Day 26 – Q 2. What role did thinkers and philosophers play in the awakening of the conscience of the European society? What were its consequences?
2. What role did thinkers and philosophers play in the awakening of the conscience of the European society? What were its consequences?
यूरोपीय समाज के विवेक की जागृति में विचारकों और दार्शनिकों ने कैसी भूमिका निभाई? इसके परिणाम क्या थे?
- European politics, philosophy, science and communications were radically reoriented during the course of the “long 18th century” (1685-1815) as part of a movement referred as the Age of Reason, or simply the Enlightenment.
- Enlightenment thinkers in Britain, in France and throughout Europe questioned traditional authority and embraced the notion that humanity could be improved through rational change.
Role played by thinkers and philosophers in the awakening of the conscience of the European society:
- Earlier philosophers whose work influenced the Enlightenment included Bacon, Descartes, Locke, and Spinoza. Other major thinkers and philosophers included Beccaria, Diderot, Hume, Kant, Montesquieu, Rousseau, Adam Smith, and Voltaire.
- The philosophic movement was led by Voltaire and Jean-Jacques Rousseau, who argued for a society based upon reason rather than faith and Catholic doctrine, for a new civil order based on natural law, and for science based on experiments and observation.
- The political philosopher Montesquieu introduced the idea of a separation of powers in a government, a concept which was enthusiastically adopted by the authors of the United States Constitution.
- A moral philosopher Francis Hutcheson described the utilitarian and consequentialist principle that virtue is that which provides the greatest happiness for the greatest numbers.
- John Locke, one of the most influential European thinkers, based his governance philosophy in social contract theory.
- Locke, Hobbes and Rousseau agreed that a social contract, in which the government’s authority lies in the consent of the governed, is necessary for man to live in civil society.
Consequences of new ideas and awakenings
- These philosophers and thinkers produced numerous books, essays, inventions, scientific discoveries, laws, wars and revolutions. The American and French Revolutions were directly inspired by these ideals.
- Thomas Jefferson closely followed European ideas and later incorporated some of these ideals into the Declaration of Independence (1776). Similarly, these ideals were also incorporated into the United States’ Constitution during its framing in 1787.
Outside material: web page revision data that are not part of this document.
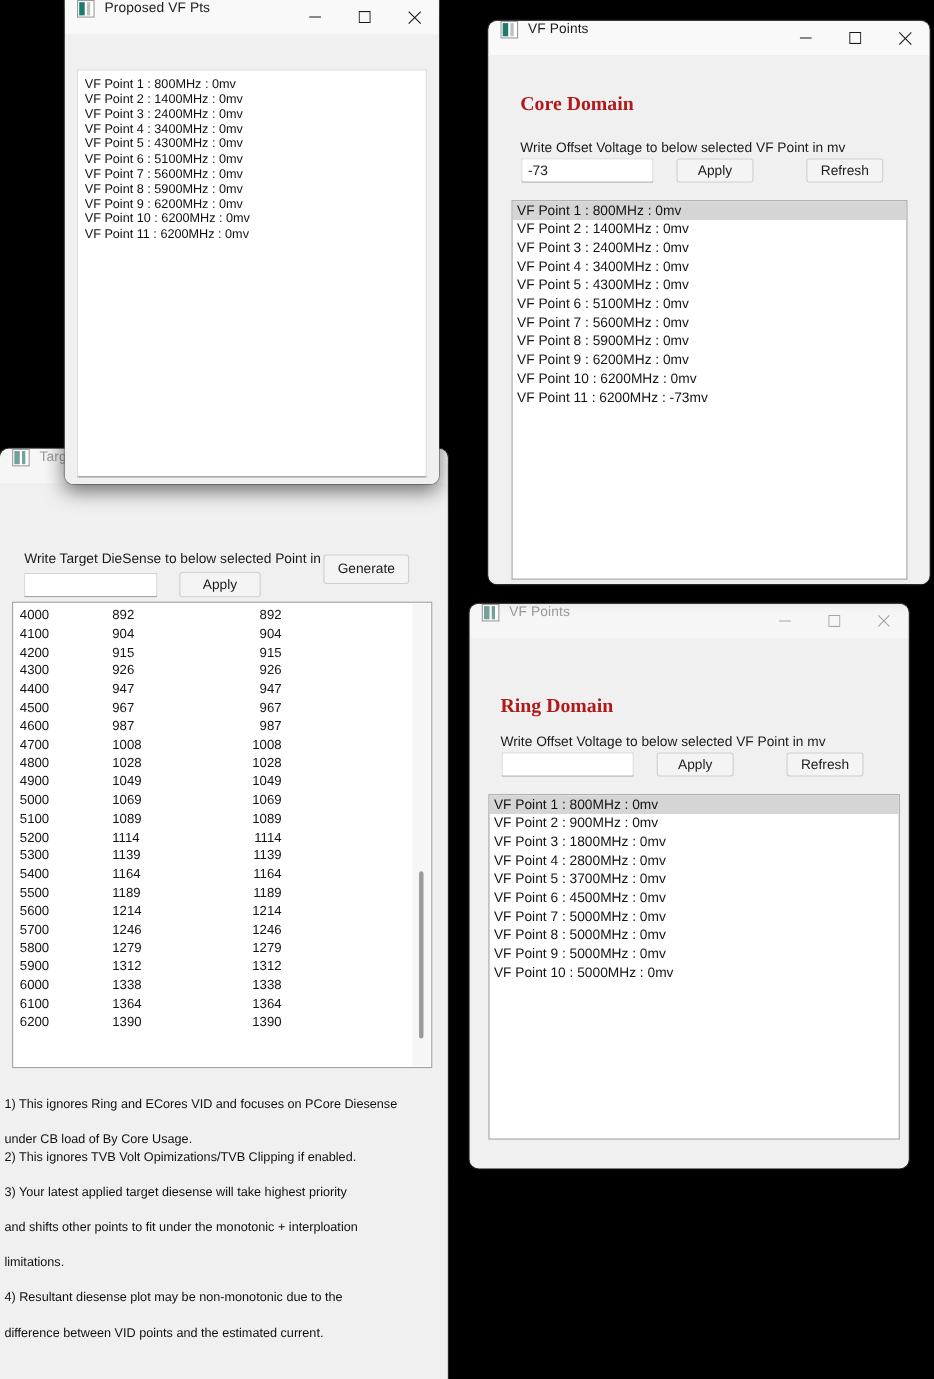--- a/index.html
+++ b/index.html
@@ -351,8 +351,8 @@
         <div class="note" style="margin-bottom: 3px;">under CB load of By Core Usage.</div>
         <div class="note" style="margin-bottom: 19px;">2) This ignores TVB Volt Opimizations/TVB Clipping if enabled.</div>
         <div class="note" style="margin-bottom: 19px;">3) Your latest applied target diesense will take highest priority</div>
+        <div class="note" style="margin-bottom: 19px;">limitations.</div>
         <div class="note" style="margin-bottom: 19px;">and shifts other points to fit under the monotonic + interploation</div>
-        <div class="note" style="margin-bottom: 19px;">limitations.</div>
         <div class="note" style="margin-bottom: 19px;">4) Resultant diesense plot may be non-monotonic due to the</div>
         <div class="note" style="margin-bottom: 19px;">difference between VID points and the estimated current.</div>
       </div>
- It was in consequence of these new philosophies and ideas, that, religious (and anti-religious) innovation started, as Christians sought to reposition their faith along rational lines.
- The French Revolution of 1789 was the culmination of the Enlightenment vision of throwing out the old authorities to remake society along rational lines, but it devolved into bloody terror that showed the limits of its own ideas and later led to the rise of Napoleon.
- Still, its goal of egalitarianism attracted the admiration of the early feminist Mary Wollstonecraft. She argued for a society based on reason and that women as well as men should be treated as rational beings.
- These ideals inspired many wars of independence and the radical racial inclusivism in many countries.
- The most influential publication of these philosophers and thinkers was the Encyclopaedia. It helped spread the ideas of the Enlightenment across Europe and beyond.
- Thus the ideas of the philosophers and thinkers in European society were a direct attack on privileges and feudal rights which protected the upper classes.
- They helped rouse the people from inactivity and instilled in them a desire to root out social inequalities and set up a government responsive to their need.
- They played a vital role in focusing the discontent and bringing about the Revolution.
- They completely changed the course of society towards modernism in all aspects of life.
- Most of the modern democracies and their constitutions derive their liberal ideals and civil rights from 18th century European thoughts and ideals.